If you got a chance to tour the proposed new stadium site for the Vikings in Arden Hills, you would think it is a real eyesore in Ramsey County. Approving funding for the stadium would start the effort to clean up all the junk there and put something pleasant on the site.
This week I got a chance to look over the site -- where a peak of some 26,000 workers manufactured ammunition during World War II -- along with Vikings owner Zygi Wilf and former Vikings coach Bud Grant. It's a sad piece of land that should be developed.
I've been a big booster for a Vikings stadium to be built either on the Metrodome site or at the Farmer's Market site in downtown Minneapolis.
But after viewing the site, which will include parking for 26,000 cars, I can see how much people will enjoy tailgating there like they used to do at Met Stadium.
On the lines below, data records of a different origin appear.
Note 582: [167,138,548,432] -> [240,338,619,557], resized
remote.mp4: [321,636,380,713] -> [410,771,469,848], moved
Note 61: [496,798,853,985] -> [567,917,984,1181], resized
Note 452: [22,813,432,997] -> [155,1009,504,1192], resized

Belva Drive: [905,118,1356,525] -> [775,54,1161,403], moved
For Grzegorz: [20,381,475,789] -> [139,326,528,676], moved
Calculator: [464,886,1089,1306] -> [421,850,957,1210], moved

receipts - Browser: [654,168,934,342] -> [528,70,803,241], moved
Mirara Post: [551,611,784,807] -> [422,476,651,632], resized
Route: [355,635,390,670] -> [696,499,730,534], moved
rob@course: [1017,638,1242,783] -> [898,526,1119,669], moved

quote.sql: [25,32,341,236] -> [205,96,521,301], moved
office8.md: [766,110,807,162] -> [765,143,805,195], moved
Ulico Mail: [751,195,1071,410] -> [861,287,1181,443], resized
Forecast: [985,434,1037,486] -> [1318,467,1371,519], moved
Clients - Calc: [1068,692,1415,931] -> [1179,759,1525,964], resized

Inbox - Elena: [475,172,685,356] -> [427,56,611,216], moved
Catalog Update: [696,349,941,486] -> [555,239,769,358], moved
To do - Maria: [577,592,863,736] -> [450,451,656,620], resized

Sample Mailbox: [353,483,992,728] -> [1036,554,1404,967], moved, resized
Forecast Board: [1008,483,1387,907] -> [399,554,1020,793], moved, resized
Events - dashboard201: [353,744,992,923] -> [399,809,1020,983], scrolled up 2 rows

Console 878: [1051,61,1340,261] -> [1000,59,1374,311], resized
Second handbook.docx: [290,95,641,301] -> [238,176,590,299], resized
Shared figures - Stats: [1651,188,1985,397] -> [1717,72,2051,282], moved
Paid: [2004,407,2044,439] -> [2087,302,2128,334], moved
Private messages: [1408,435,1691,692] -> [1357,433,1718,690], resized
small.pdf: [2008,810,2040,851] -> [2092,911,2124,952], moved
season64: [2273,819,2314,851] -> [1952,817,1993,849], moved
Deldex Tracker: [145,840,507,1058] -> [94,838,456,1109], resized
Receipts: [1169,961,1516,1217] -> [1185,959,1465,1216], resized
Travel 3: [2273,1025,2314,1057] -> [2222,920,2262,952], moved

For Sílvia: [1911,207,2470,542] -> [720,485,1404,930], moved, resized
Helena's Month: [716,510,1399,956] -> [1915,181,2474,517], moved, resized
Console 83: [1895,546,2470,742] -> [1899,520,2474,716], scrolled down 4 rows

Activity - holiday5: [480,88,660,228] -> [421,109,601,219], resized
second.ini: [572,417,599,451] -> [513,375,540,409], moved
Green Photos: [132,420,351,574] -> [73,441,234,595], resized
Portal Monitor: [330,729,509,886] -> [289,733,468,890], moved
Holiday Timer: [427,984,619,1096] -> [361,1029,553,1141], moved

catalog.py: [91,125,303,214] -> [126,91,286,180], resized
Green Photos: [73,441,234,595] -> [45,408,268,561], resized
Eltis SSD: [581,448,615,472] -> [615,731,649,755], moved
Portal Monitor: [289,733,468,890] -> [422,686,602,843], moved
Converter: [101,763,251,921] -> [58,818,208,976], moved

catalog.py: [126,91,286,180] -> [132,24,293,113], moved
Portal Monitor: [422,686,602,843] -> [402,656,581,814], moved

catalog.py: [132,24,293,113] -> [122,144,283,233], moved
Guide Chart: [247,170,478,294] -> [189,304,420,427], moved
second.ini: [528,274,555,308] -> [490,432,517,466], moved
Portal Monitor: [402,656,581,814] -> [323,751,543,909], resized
There will be a lot of work to be done in order to build the stadium, including demolishing several buildings.
The Vikings have done a lot of work to convince politicians in the Legislature of the benefits of the stadium and to vote in favor of it. The Wilf family is putting in more money to build the stadium than most other franchises have contributed that have recently built new facilities. But we still have Senate Majority Leader Amy Koch and House Speaker Kurt Zellers calling for a referendum in Ramsey County on the proposed half-percent sales tax needed to fund the stadium.
I suggest Koch check with her Buffalo constituents on how she would fare in a future election if the Vikings, who are in the last year of their Metrodome lease, decide to move to Los Angeles or some other place if they can't finalize this deal.
I agree with Ramsey County Commissioner Tony Bennett, who has been pushing hard for the Arden Hills site, that a referendum would kill the stadium proposal. And if there wasn't a referendum for the Twins' Target Field, which has been such a major success, why have one for the Vikings stadium?
If a referendum took place and voters defeated the tax-increase proposal, believe me, it's a cinch the Vikings would move. The team would be stuck in the Metrodome with no chance to take in the necessary revenue to compete with other teams.